The statement in the book has less "oomph" on Windows because Windows doesn't have the < 1024 port restriction as does UNIX and Linux. You can run a service that doesn't have SYSTEM level access on port 80 on Windows without any additional configuration. This is not true of UNIX or Linux.

Either way, running services as root or "SYSTEM" in my mind is a bad idea if there is an alternative. The worst exploit in the world is the one that nobody knows about except the guy who just found it. Better to take precautions as much as you can and do the triage up front rather than after. Avoiding configurations where services have admin access is just one way to do that, even if on the surface it seems unnecessary.

HTH

John

Nathan Ward wrote:

I have a question for John Turner about a statement in the book Apache Tomcat Security.

Page 12 says: "As discussed earlier, running publicly available web services as root or superuser is typically a bad idea, so the solution is to avoid using Tomcat as a stand-alone web server on port 80 by integrating it with a standard HTTP web server such as Apache, Microsoft's IIS, or Sun Microsystem's iPlanet."

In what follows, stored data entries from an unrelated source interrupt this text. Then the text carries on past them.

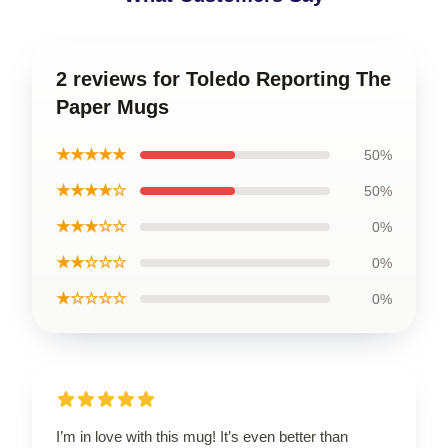
2 reviews for Toledo Reporting The
Paper Mugs
★★★★★
50%
★★★★☆
50%
★★★☆☆
0%
★★☆☆☆
0%
★☆☆☆☆
0%
I’m in love with this mug! It’s even better than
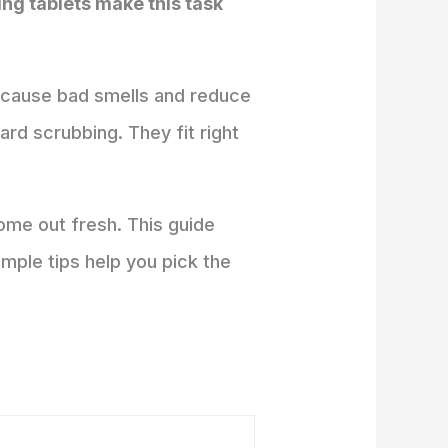
ing tablets make this task
n cause bad smells and reduce
rd scrubbing. They fit right
ome out fresh. This guide
mple tips help you pick the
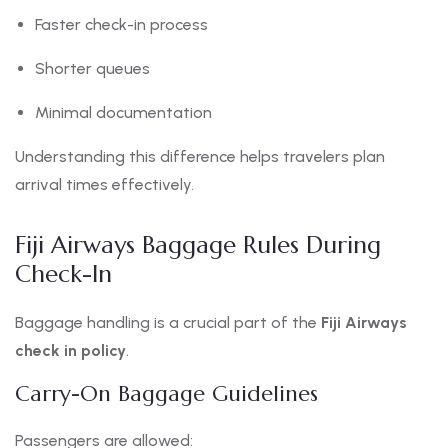
Faster check-in process
Shorter queues
Minimal documentation
Understanding this difference helps travelers plan
arrival times effectively.
Fiji Airways Baggage Rules During
Check-In
Baggage handling is a crucial part of the
Fiji Airways
check in policy
.
Carry-On Baggage Guidelines
Passengers are allowed:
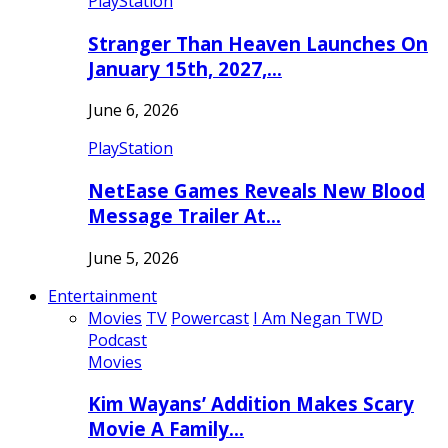
PlayStation
Stranger Than Heaven Launches On
January 15th, 2027,…
June 6, 2026
PlayStation
NetEase Games Reveals New Blood
Message Trailer At…
June 5, 2026
Entertainment
Movies
TV
Powercast
I Am Negan TWD
Podcast
Movies
Kim Wayans’ Addition Makes Scary
Movie A Family…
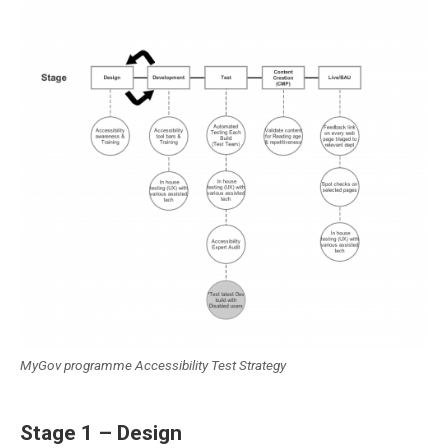
MyGov programme Accessibility Test Strategy
Stage 1 – Design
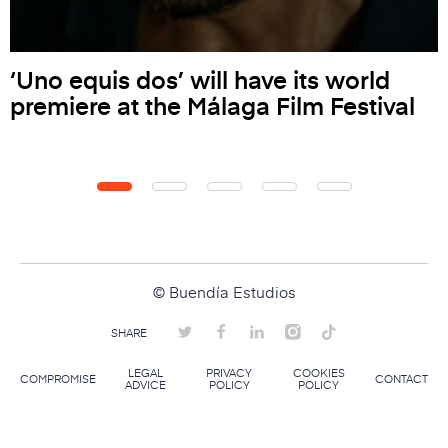
‘Uno equis dos’ will have its world
premiere at the Málaga Film Festival
© Buendía Estudios
SHARE
LEGAL
PRIVACY
COOKIES
COMPROMISE
CONTACT
ADVICE
POLICY
POLICY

Question: Does this apply when running under Windows? The reference to "as discussed earlier" talks about running Tomcat as a service with more permissions than necessary. Windows defaults to running services as SYSTEM which has administrator privileges. Fine, but as also mentioned earlier, you can create a user account with less permissions and setup the service to run Tomcat under that account. So, how does the statement on page 12 relate to running Tomcat under windows, i.e. why run Tomcat with IIS rather than just run Tomcat? There may be performance reasons, but from a security point of view, is there increased security risks in running Tomcat without IIS when running as a service under Windows?